ABOUT THIS TASK.
Search the data for the word "commercial". Reproduce every line where it is found.

DATA.
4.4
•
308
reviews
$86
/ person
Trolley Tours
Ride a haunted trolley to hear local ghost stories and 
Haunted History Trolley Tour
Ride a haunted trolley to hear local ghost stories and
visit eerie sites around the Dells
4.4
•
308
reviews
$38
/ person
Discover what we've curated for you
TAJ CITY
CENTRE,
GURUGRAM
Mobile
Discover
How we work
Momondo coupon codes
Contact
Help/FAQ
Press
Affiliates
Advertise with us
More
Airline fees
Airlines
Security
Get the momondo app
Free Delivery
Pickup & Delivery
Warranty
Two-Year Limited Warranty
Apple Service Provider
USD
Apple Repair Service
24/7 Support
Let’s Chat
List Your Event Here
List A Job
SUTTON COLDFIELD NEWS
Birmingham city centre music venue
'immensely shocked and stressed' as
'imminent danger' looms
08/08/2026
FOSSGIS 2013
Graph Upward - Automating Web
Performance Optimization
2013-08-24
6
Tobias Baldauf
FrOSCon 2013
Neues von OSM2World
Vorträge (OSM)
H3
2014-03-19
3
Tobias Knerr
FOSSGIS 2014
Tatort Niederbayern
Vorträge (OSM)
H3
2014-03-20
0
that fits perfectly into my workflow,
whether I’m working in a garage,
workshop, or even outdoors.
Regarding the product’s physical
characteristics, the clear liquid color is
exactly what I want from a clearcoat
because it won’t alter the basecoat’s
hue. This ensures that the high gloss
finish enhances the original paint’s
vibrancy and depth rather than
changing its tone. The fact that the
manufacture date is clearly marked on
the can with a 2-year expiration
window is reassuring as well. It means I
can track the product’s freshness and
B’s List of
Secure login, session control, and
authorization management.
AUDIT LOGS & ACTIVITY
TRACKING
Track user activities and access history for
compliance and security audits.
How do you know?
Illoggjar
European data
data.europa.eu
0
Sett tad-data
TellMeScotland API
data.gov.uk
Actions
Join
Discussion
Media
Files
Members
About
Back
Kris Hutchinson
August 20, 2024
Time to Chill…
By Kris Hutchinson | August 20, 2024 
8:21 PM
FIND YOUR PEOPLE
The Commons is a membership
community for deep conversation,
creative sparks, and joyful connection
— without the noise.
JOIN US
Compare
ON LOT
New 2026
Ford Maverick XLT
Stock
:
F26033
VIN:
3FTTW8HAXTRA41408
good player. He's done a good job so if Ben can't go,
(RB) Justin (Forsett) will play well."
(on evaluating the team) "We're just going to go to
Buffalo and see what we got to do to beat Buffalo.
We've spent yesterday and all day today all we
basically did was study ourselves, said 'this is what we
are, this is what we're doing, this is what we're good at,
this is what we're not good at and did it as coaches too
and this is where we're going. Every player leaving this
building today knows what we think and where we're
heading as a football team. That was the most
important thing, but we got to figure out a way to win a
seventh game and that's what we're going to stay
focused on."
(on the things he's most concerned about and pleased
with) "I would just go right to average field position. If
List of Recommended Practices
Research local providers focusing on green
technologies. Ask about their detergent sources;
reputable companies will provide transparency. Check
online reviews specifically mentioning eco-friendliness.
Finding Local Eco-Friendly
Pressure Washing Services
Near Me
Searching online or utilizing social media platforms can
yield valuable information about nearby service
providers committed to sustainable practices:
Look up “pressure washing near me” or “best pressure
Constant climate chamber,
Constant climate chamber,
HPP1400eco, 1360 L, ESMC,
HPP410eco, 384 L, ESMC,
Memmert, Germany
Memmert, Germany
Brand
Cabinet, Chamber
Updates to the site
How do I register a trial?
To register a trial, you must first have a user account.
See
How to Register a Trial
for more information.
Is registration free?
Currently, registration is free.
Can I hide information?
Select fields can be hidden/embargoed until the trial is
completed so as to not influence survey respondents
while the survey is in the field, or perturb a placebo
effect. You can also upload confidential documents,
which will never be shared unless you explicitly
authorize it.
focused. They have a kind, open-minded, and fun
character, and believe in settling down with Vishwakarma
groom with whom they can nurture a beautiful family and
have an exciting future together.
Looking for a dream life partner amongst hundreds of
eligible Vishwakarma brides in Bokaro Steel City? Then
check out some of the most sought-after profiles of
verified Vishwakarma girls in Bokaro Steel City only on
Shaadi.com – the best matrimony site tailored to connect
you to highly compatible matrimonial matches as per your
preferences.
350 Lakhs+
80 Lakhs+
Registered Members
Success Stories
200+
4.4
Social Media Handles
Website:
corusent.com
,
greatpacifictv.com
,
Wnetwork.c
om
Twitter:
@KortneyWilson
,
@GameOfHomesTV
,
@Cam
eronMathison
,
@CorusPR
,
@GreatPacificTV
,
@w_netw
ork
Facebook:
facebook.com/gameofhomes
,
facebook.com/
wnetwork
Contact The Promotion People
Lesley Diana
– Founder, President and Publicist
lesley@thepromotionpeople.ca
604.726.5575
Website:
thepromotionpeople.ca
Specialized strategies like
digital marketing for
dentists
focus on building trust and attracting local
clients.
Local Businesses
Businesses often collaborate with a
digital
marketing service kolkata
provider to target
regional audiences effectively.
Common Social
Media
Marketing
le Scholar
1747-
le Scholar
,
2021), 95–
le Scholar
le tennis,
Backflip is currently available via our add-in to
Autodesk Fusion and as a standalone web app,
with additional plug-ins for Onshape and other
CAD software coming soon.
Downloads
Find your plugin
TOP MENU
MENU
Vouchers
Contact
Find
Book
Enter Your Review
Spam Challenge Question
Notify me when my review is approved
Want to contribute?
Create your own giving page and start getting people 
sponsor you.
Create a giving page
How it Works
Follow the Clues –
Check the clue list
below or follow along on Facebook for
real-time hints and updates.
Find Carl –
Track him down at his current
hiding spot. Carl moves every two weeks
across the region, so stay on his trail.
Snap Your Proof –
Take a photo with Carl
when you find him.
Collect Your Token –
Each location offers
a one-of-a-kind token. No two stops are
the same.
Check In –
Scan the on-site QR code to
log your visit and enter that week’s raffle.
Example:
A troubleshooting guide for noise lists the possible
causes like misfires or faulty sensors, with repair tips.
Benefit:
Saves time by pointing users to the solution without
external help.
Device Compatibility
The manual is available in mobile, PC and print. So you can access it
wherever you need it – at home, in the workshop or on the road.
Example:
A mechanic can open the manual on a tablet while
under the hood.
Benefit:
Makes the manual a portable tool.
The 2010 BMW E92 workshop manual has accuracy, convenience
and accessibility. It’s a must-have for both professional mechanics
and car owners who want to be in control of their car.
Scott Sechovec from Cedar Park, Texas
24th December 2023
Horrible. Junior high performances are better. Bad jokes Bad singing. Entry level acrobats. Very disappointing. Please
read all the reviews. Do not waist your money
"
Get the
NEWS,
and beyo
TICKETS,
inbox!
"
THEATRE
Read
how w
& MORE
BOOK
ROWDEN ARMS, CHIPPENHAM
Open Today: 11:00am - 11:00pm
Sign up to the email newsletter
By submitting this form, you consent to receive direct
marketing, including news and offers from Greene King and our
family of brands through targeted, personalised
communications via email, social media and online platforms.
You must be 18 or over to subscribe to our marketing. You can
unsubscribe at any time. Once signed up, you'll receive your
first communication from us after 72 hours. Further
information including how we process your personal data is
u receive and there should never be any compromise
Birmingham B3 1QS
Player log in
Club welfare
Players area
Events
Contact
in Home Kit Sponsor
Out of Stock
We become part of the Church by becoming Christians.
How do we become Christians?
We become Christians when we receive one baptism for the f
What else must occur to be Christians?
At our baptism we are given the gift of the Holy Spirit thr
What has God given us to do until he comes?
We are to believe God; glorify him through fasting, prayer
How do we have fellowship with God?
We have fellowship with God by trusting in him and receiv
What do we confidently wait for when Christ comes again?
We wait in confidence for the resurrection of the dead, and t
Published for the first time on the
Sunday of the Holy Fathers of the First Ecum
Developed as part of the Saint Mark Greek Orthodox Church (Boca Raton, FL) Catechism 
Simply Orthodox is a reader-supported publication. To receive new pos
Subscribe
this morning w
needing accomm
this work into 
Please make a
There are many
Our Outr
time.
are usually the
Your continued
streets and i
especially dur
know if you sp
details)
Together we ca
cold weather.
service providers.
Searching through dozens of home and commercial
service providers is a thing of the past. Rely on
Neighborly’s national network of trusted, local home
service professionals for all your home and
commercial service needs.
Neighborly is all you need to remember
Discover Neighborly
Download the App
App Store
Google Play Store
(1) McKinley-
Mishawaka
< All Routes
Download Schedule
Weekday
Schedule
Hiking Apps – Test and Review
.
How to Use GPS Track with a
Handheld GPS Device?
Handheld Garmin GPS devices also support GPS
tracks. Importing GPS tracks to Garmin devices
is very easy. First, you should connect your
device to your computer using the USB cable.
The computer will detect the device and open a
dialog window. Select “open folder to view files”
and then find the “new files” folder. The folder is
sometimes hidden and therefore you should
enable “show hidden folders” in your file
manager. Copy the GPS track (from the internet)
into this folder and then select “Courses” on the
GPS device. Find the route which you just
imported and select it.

OUTPUT OF THE EXERCISE.
Searching through dozens of home and commercial
commercial service needs.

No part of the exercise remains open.